REQUIRED WORK:
Copy out these records word for word, leaving out the pictures.

== DATA FOR REVIEW ==

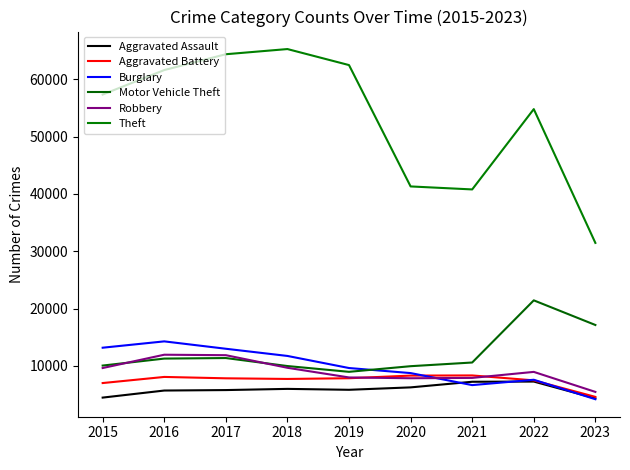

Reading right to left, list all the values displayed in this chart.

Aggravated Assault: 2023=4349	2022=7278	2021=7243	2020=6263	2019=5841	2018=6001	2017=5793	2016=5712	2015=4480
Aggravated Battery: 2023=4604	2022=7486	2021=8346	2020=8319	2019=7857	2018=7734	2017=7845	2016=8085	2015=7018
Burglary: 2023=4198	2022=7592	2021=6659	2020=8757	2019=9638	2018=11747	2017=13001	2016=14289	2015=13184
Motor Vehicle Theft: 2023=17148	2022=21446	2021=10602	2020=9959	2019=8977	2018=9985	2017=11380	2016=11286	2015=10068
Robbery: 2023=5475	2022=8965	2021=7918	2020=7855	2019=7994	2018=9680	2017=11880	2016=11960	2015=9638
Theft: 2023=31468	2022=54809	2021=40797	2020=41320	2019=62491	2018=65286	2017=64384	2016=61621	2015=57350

===

EXERCISE OUTPUT:
Reading right to left, list all the values displayed in this chart.

Aggravated Assault: 2023=4349	2022=7278	2021=7243	2020=6263	2019=5841	2018=6001	2017=5793	2016=5712	2015=4480
Aggravated Battery: 2023=4604	2022=7486	2021=8346	2020=8319	2019=7857	2018=7734	2017=7845	2016=8085	2015=7018
Burglary: 2023=4198	2022=7592	2021=6659	2020=8757	2019=9638	2018=11747	2017=13001	2016=14289	2015=13184
Motor Vehicle Theft: 2023=17148	2022=21446	2021=10602	2020=9959	2019=8977	2018=9985	2017=11380	2016=11286	2015=10068
Robbery: 2023=5475	2022=8965	2021=7918	2020=7855	2019=7994	2018=9680	2017=11880	2016=11960	2015=9638
Theft: 2023=31468	2022=54809	2021=40797	2020=41320	2019=62491	2018=65286	2017=64384	2016=61621	2015=57350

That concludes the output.